The reason it wasn't working is you didn't put the array key in quotes. I changed from double quotes to single, because it's easier to escape values and saves PHP having to process the magic-quoted string.
Firstly, it is a a convention to store the values obtained from the form fields into variables. Do that. Then after that you must clean up the values you got from the text fields. Basically you must clear it of all unexpected stuff like SQL injections (complex stuff). To do that you must use MySQL real escape string. After that is done, substitute the variables in the place of your earlier variables such as $_POST['fname'] or $_POST['lname'].
Hopefully after this you will have a script that works fully.

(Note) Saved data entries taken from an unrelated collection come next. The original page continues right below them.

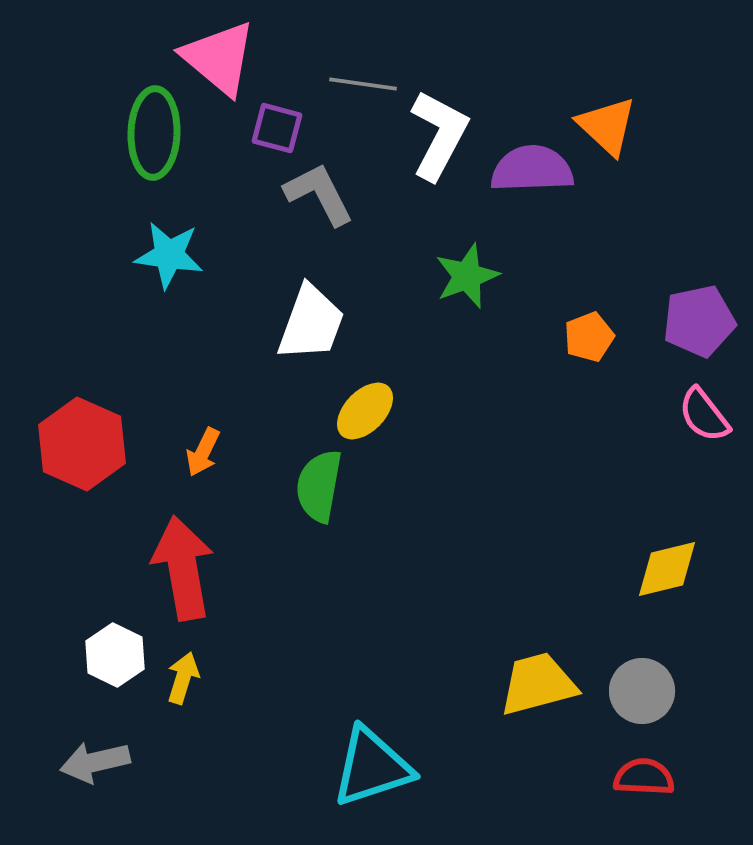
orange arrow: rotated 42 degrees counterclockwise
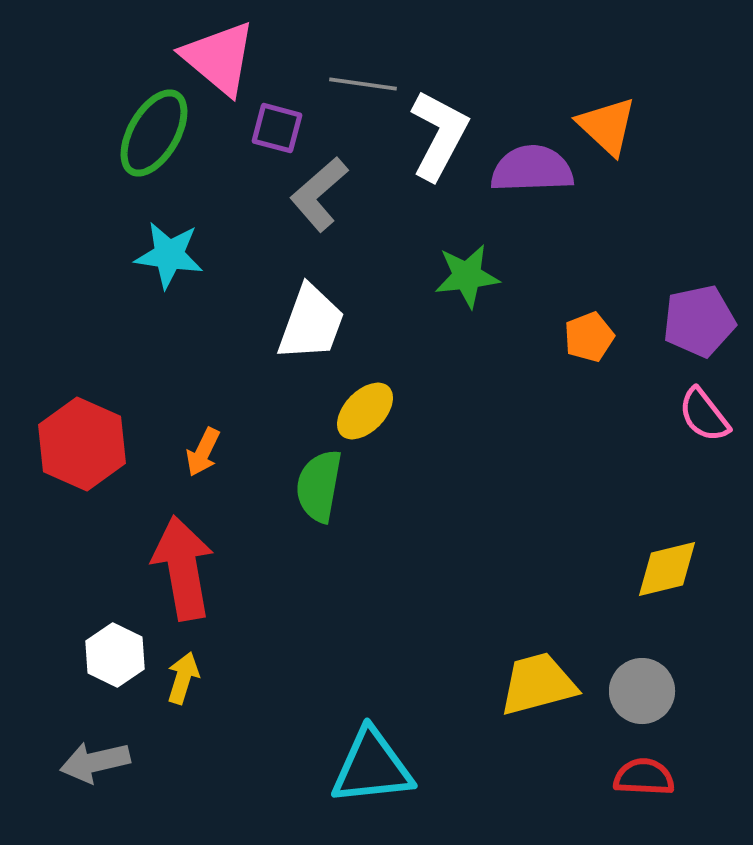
green ellipse: rotated 28 degrees clockwise
gray L-shape: rotated 104 degrees counterclockwise
green star: rotated 14 degrees clockwise
cyan triangle: rotated 12 degrees clockwise
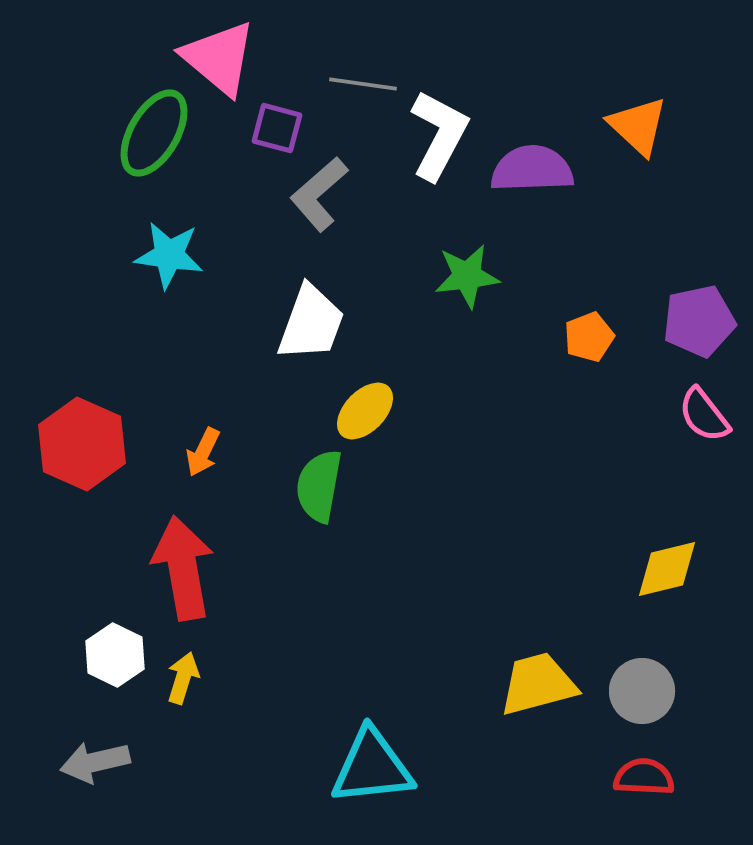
orange triangle: moved 31 px right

The values you are using in the query are not correct. Try it this way.
$fname = $_POST['fname'];
$lname = $_POST['lname'];
$uname = $_POST['uname'];
$pwd = $_POST['password'];
$email = $_POST['email']
$si = "INSERT INTO sdb_users (fname, lname, uname, password, email)
VALUES ('$fname' , '$lname' , '$uname' , '$pwd' , '$email' )";
EDIT:
Use mysql_real_escape_string() function to sanatize the data before inserting.